**About this exercise:** Nothing but the lines below from the one containing "#fantastique" through the one containing "επαγγελματική-συμβουλευτική προετοιμασία για" should appear in the answer, exact and without pictures.

(Saved entries)

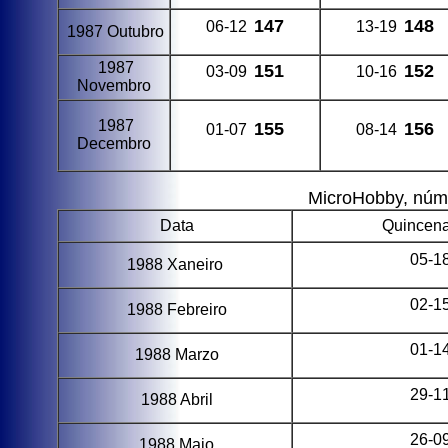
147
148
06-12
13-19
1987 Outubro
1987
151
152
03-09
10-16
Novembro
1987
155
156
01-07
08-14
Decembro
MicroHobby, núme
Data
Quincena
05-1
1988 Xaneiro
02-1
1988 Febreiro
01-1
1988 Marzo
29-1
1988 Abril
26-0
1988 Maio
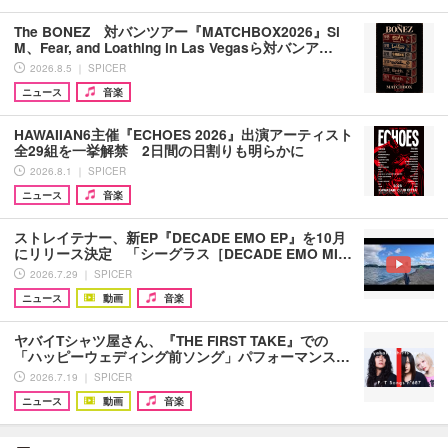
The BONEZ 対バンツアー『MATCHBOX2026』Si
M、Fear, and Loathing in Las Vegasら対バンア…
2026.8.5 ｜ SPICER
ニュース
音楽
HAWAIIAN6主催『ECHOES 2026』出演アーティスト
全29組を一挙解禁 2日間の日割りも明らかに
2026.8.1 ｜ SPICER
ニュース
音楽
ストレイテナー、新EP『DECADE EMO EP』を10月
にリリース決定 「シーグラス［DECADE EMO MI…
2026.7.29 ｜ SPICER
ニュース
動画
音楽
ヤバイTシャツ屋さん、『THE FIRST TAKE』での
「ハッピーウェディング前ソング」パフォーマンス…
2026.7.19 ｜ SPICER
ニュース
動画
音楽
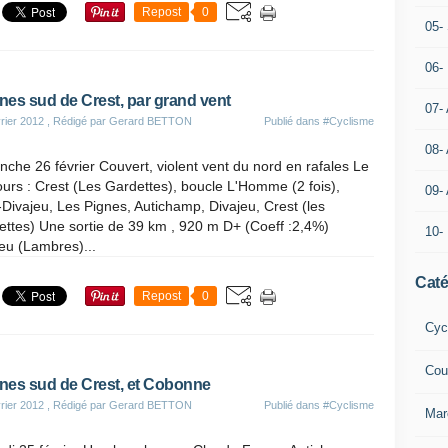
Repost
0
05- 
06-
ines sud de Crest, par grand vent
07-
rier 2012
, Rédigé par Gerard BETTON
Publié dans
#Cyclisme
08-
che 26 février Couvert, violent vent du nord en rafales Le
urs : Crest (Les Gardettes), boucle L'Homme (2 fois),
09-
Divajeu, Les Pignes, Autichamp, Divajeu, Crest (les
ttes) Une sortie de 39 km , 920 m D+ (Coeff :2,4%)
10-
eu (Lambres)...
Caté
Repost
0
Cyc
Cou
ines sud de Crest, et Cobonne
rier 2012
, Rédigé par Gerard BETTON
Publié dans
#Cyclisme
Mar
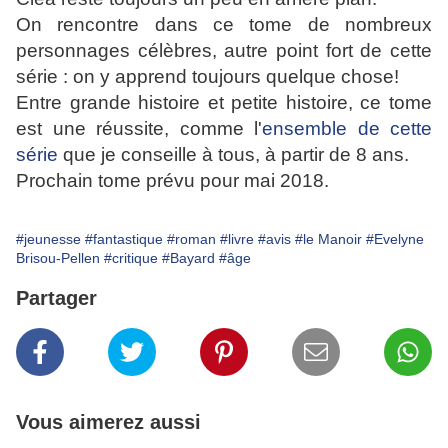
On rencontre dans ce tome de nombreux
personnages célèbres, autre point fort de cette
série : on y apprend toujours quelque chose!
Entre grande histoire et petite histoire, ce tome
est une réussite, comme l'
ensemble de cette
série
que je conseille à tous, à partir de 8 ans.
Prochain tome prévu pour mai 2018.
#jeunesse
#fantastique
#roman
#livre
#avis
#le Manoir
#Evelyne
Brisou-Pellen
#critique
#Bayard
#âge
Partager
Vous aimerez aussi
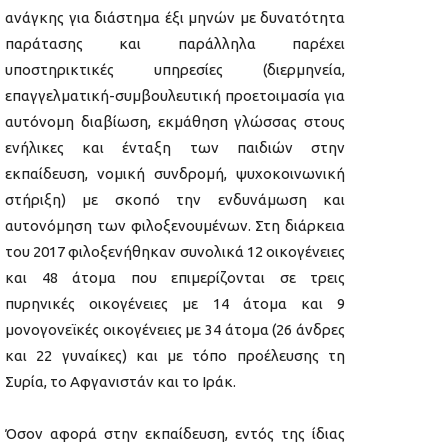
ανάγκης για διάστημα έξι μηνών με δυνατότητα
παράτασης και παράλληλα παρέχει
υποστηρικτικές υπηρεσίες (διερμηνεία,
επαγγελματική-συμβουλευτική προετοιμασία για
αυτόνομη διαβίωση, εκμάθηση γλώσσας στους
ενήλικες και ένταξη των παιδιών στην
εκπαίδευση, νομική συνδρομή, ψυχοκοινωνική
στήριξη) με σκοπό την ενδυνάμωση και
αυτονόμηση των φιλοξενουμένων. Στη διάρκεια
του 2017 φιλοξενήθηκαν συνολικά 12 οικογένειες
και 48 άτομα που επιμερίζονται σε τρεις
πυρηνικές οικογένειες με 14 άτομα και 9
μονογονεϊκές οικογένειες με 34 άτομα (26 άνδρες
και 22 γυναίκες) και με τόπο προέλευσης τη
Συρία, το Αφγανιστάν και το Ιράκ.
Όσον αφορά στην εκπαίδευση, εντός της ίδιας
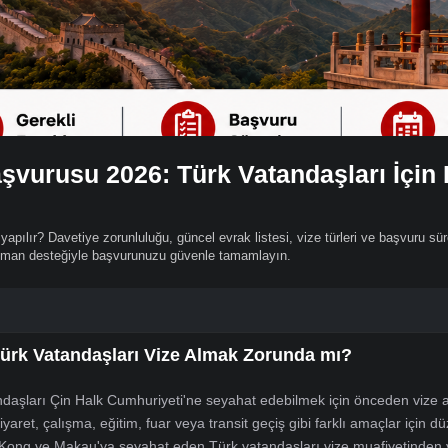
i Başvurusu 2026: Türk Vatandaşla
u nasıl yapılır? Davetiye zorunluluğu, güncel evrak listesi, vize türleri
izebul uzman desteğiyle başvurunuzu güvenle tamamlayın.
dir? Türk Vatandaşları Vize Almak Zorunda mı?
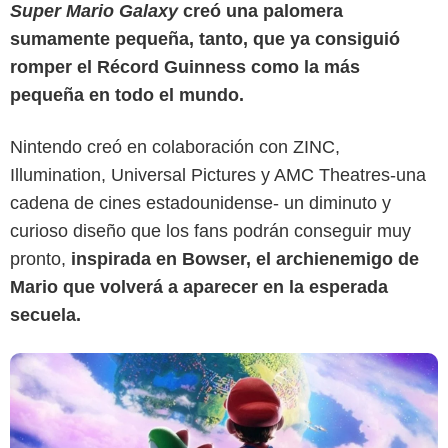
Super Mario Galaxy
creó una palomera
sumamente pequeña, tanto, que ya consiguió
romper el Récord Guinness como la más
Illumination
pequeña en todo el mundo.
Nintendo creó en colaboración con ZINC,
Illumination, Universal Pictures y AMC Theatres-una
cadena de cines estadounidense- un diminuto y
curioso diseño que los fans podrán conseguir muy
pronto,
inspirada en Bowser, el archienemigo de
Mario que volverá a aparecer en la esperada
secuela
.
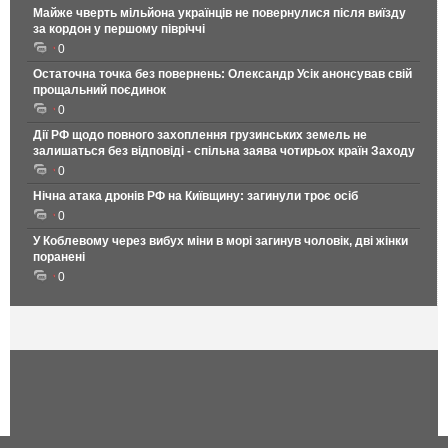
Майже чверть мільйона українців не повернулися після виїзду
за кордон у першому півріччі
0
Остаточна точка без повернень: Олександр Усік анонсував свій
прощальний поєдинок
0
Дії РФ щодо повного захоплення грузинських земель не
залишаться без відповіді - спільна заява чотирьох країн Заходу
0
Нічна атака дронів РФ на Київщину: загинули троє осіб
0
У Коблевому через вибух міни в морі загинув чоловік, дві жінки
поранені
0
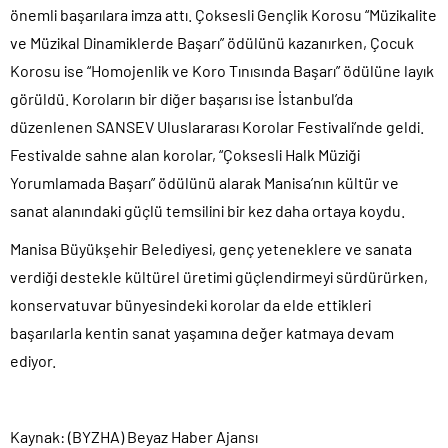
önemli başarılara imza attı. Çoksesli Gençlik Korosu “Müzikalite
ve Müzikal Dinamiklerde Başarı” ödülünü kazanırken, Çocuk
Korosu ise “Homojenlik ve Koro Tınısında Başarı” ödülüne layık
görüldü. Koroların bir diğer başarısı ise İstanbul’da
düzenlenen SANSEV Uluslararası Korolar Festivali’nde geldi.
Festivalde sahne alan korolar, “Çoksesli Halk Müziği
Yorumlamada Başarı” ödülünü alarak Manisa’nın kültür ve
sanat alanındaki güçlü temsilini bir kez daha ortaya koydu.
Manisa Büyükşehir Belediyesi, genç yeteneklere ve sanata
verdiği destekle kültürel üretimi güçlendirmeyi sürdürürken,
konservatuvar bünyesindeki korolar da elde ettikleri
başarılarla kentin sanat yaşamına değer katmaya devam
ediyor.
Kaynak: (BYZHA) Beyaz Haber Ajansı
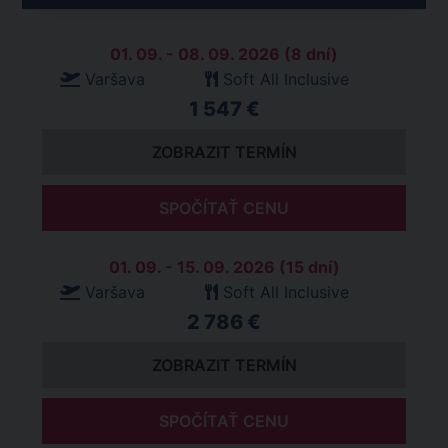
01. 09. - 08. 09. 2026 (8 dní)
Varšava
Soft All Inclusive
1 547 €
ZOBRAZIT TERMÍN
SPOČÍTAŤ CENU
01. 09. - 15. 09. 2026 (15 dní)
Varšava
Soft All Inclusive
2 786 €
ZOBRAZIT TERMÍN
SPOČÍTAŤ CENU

--

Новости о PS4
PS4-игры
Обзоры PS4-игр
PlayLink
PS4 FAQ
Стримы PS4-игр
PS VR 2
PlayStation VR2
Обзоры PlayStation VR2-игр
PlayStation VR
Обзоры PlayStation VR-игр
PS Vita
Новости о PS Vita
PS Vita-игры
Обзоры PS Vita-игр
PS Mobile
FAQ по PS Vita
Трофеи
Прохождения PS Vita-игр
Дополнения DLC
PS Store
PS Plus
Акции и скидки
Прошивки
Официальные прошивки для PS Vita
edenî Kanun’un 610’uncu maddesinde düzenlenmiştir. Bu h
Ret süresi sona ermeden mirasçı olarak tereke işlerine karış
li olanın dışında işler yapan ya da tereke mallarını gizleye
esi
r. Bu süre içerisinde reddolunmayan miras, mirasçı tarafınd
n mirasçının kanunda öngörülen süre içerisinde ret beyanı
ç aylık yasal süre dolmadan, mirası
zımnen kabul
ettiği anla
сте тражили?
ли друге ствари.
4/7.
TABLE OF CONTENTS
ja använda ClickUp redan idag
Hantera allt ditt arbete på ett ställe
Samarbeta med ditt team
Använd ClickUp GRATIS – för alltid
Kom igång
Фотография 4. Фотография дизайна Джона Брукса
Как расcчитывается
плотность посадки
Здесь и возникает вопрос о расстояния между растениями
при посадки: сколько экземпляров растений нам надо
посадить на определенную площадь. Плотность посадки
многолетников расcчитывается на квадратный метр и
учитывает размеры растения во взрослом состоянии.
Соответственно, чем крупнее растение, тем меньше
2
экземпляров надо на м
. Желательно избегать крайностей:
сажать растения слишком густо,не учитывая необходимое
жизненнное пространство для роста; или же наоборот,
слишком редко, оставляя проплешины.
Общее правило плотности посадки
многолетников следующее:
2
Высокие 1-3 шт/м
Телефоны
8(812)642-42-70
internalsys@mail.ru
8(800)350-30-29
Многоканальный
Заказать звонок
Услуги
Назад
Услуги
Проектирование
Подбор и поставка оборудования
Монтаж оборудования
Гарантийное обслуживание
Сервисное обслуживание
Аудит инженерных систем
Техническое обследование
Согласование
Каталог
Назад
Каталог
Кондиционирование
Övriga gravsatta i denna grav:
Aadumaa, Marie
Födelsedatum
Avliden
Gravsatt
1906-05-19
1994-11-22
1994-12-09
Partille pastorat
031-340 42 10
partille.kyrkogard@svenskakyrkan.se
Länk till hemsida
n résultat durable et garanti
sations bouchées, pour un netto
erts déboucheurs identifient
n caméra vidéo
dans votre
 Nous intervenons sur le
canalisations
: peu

**Your solution:**
#fantastique
#roman
#livre
#avis
#le Manoir
#Evelyne
Brisou-Pellen
#critique
#Bayard
#âge
Partager
Vous aimerez aussi
ανάγκης για διάστημα έξι μηνών με δυνατότητα
παράτασης και παράλληλα παρέχει
υποστηρικτικές υπηρεσίες (διερμηνεία,
επαγγελματική-συμβουλευτική προετοιμασία για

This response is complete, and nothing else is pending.